■ **Exercise details**
Since the pictures are not wanted, copy only the text of every record exactly.

^^^^^^^^

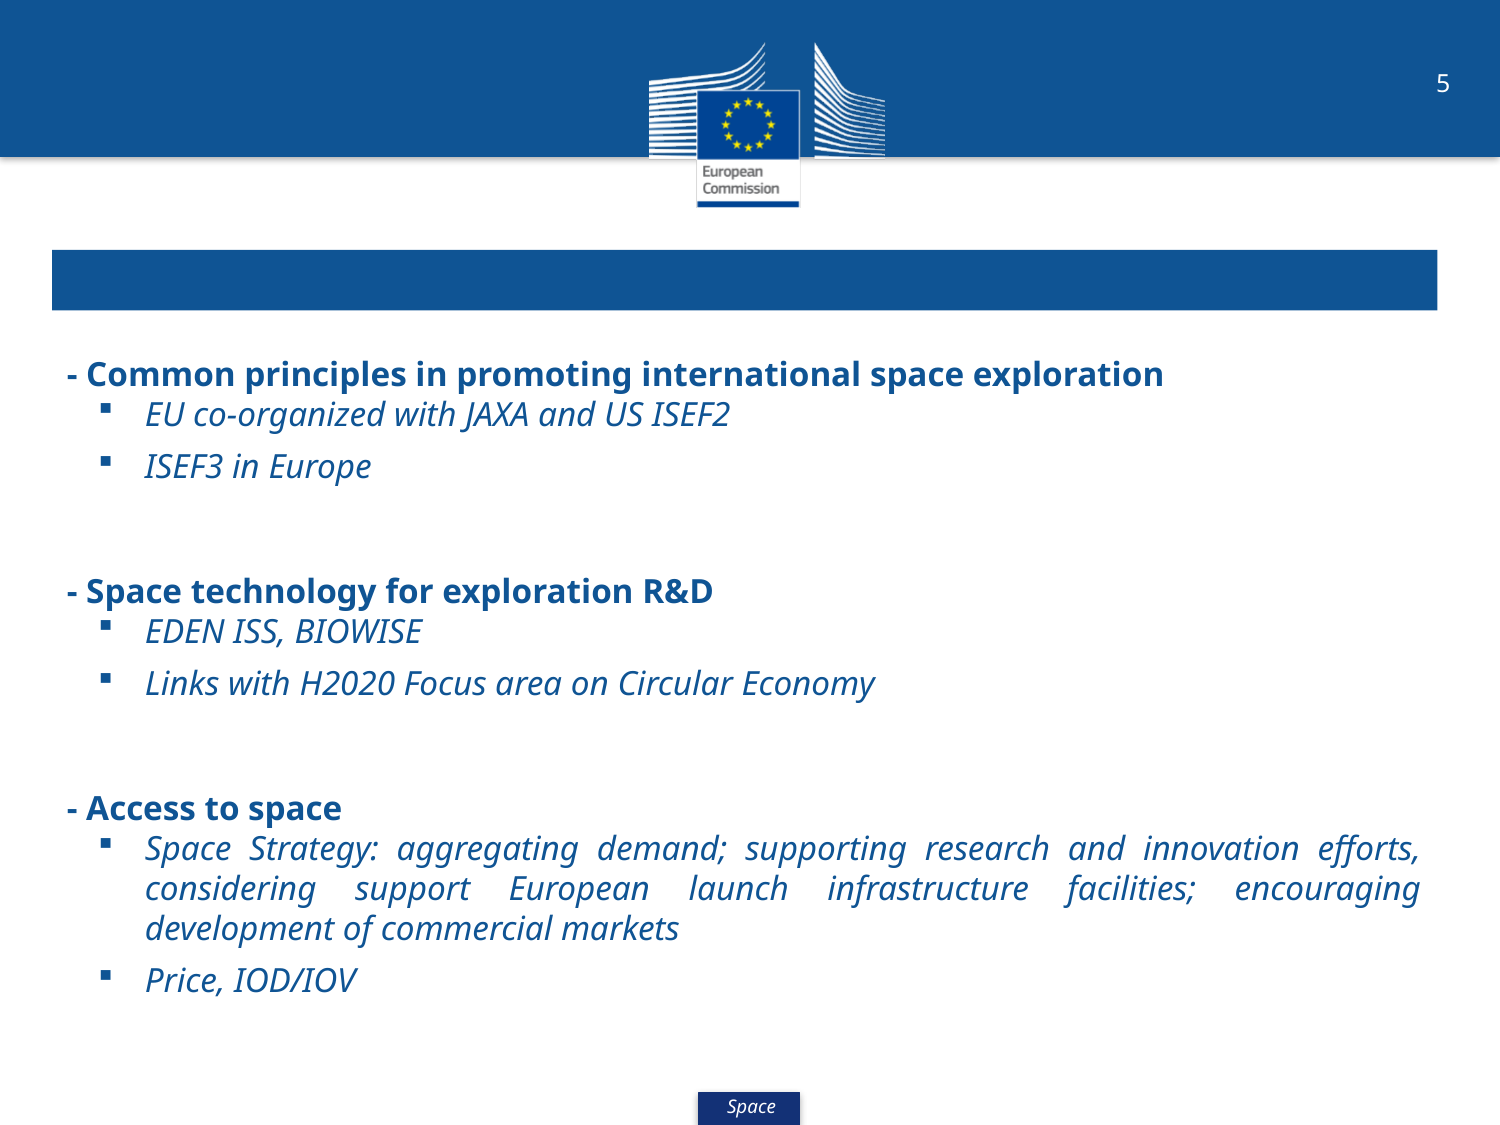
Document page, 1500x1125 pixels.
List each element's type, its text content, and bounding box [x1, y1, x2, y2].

picture [649, 42, 885, 208]
text_box - Common principles in promoting international space exploration EU co-organized with JAXA and US ISEF2 ISEF3 in Europe - Space technology for exploration R&D EDEN ISS, BIOWISE Links with H2020 Focus area on Circular Economy - Access to space Space Strategy: aggregating demand; supporting research and innovation efforts, considering support European launch infrastructure facilities; encouraging development of commercial markets Price, IOD/IOV [52, 325, 1438, 1112]
text_box [52, 249, 1438, 311]
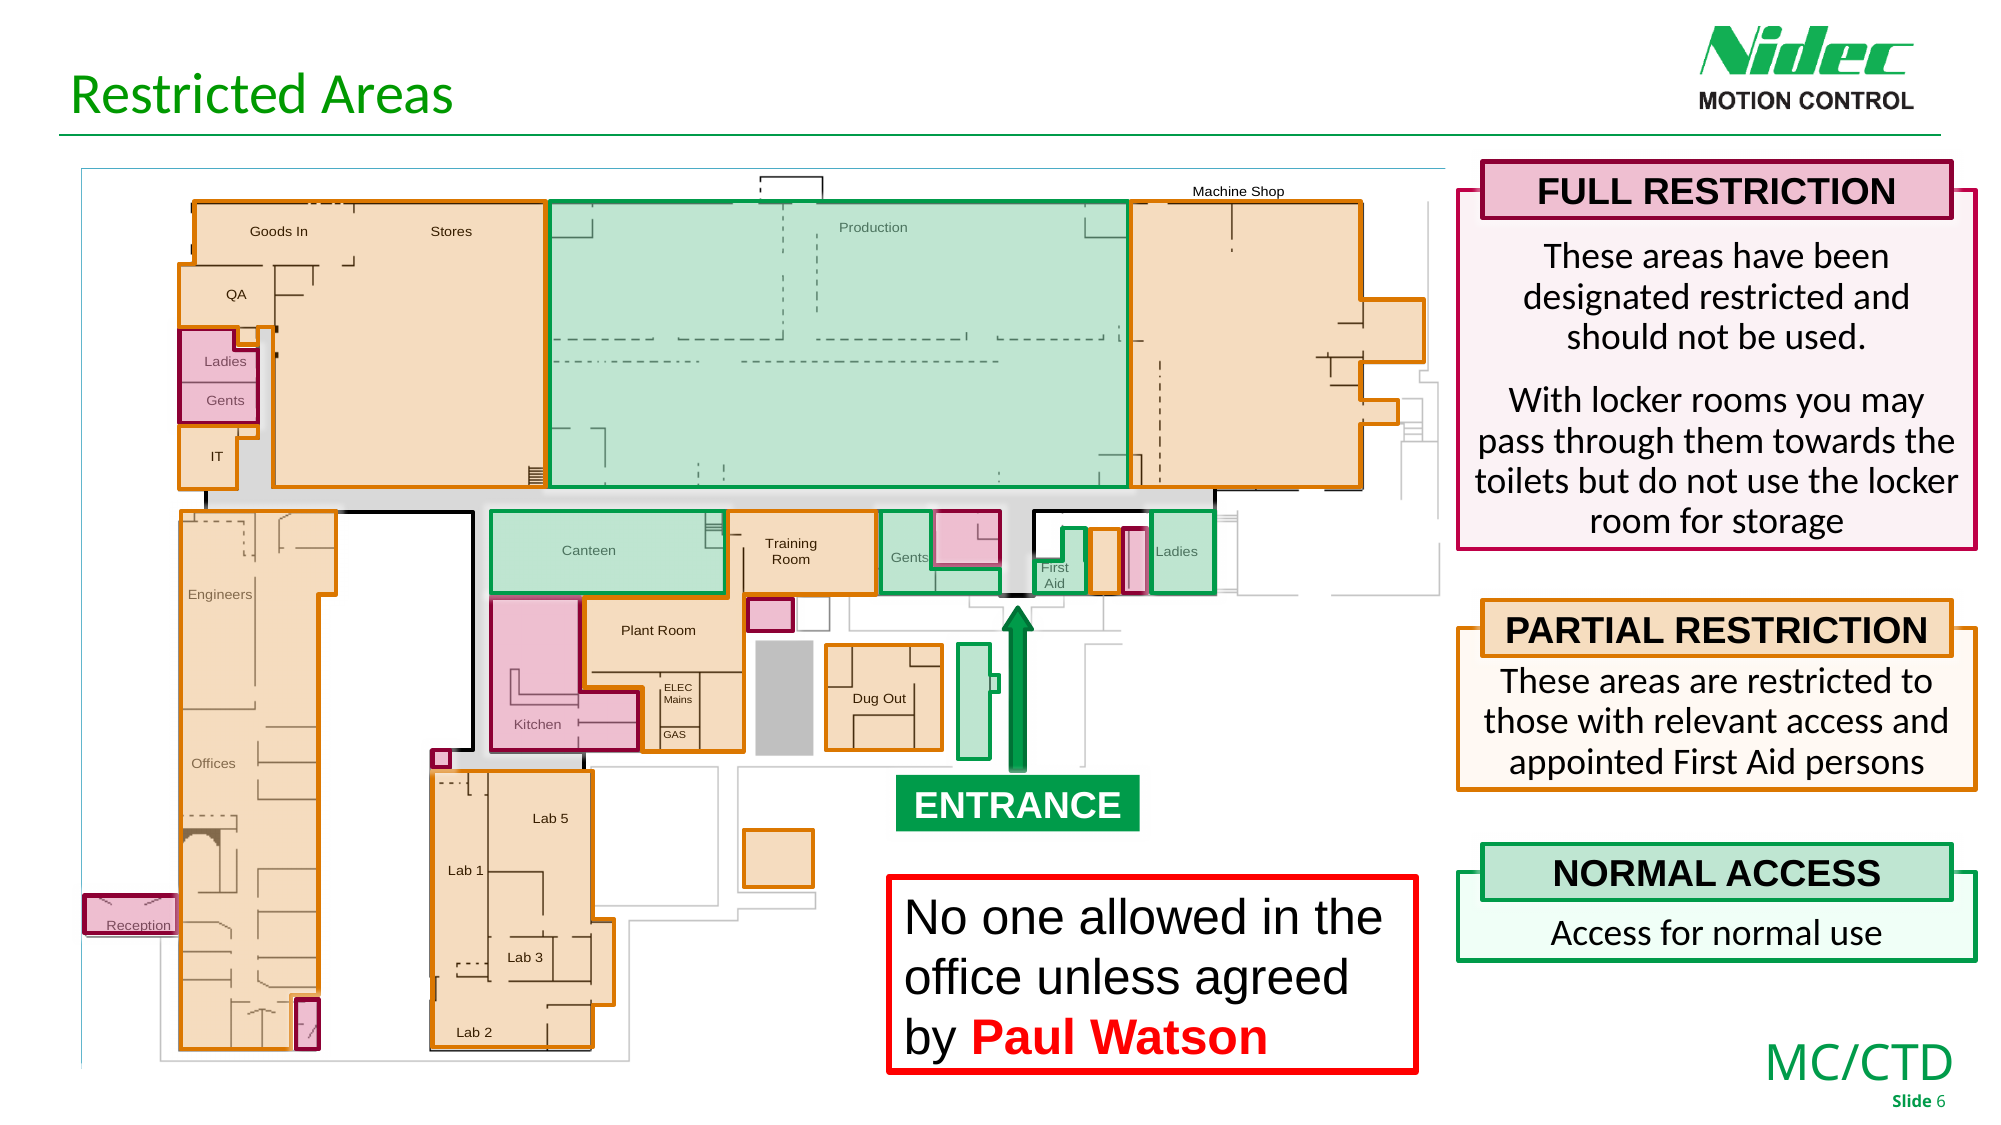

^^^^^^^^

■ **Task solution**
Document page, 1500x1125 pixels.
List each element's type, its text content, and bounding box [x1, y1, x2, y2].

picture [649, 42, 885, 208]
text_box - Common principles in promoting international space exploration EU co-organized with JAXA and US ISEF2 ISEF3 in Europe - Space technology for exploration R&D EDEN ISS, BIOWISE Links with H2020 Focus area on Circular Economy - Access to space Space Strategy: aggregating demand; supporting research and innovation efforts, considering support European launch infrastructure facilities; encouraging development of commercial markets Price, IOD/IOV [52, 325, 1438, 1112]
text_box [52, 249, 1438, 311]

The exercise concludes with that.